__読む文章__

>>>>>

『パン屋を襲う』

ブックレビュー ☆3つ

『パン屋を襲う』 村上 春樹

『ホワイトラビット』 伊坂 幸太郎・『スケルトン・キー』 道尾 秀介と、3冊続けて犯罪小説。
って、これを犯罪小説って言ってよいものか疑問ではあるけど(笑)

本書は、『パン屋襲撃』 と 『パン屋再襲撃』 にそれぞれ手を加えて、オリジナルと区別するために『パン屋を襲う』 と 『再びパン屋を襲う』に改題し、1冊にまとめたもの。
随所に配される怪奇的なイラストが、物語の奇妙さを高めるのに効果的だった。

『パン屋再襲撃』 は何度も読んでいるが、『パン屋襲撃』は初期に早稲田文学に掲載されていたようで、今回初めて読んだ。

持って回ったような面倒くさい文章、だから村上春樹は嫌いなんだと言うアンチ村上春樹の声が聞こえてきそうな冒頭ではあるが、そんなところ昔から変わってないなぁと改めて思った。

<<<<<

__課題 A__
この書評に出てくる『』でくくられた作品名を、重なりなくすべて挙げてください。
__課題 B__
この書評について、次の問いに答えてください。
(i) 評価は星いくつですか。
(ii) 『パン屋襲撃』は初期にどこに載っていたようだと書かれていますか。
(iii) 本の随所に配されているのは、どんなイラストですか。
__課題 C__
この書評の「って、これを犯罪小説って言ってよいものか疑問ではあるけど(笑)」から「たようで、今回初めて読んだ。」までを、一字も変えずにそのまま書き写してください。
このあとに続くデータは、ここでは使いません。

記録されたデータ:
>>>>>

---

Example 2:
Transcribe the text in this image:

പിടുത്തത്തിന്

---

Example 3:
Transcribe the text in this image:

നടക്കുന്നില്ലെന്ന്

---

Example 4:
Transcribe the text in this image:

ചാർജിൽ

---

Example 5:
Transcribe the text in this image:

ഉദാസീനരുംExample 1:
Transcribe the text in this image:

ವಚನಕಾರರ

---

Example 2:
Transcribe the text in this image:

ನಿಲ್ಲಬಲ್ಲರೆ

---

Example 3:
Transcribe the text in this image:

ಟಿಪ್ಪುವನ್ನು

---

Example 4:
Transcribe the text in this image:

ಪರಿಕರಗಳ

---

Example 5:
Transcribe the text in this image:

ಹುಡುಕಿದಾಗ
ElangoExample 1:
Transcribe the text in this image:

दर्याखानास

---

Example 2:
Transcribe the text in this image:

<<<<<
>>>>>

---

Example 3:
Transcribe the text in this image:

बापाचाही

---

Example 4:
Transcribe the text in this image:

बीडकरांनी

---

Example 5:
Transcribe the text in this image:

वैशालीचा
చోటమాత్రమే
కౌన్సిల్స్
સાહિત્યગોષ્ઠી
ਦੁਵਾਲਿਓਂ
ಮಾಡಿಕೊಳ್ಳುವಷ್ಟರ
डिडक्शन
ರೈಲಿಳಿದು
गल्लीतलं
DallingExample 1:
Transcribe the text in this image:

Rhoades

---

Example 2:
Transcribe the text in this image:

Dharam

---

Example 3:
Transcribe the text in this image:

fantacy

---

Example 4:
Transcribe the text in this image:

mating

<<<<<

__正しい答え A__
『パン屋を襲う』
『ホワイトラビット』
『スケルトン・キー』
『パン屋襲撃』
『パン屋再襲撃』
『再びパン屋を襲う』

__正しい答え B__
(i) 星3つ
(ii) 早稲田文学
(iii) 怪奇的なイラスト

__正しい答え C__
って、これを犯罪小説って言ってよいものか疑問ではあるけど(笑)

本書は、『パン屋襲撃』 と 『パン屋再襲撃』 にそれぞれ手を加えて、オリジナルと区別するために『パン屋を襲う』 と 『再びパン屋を襲う』に改題し、1冊にまとめたもの。
随所に配される怪奇的なイラストが、物語の奇妙さを高めるのに効果的だった。

『パン屋再襲撃』 は何度も読んでいるが、『パン屋襲撃』は初期に早稲田文学に掲載されていたようで、今回初めて読んだ。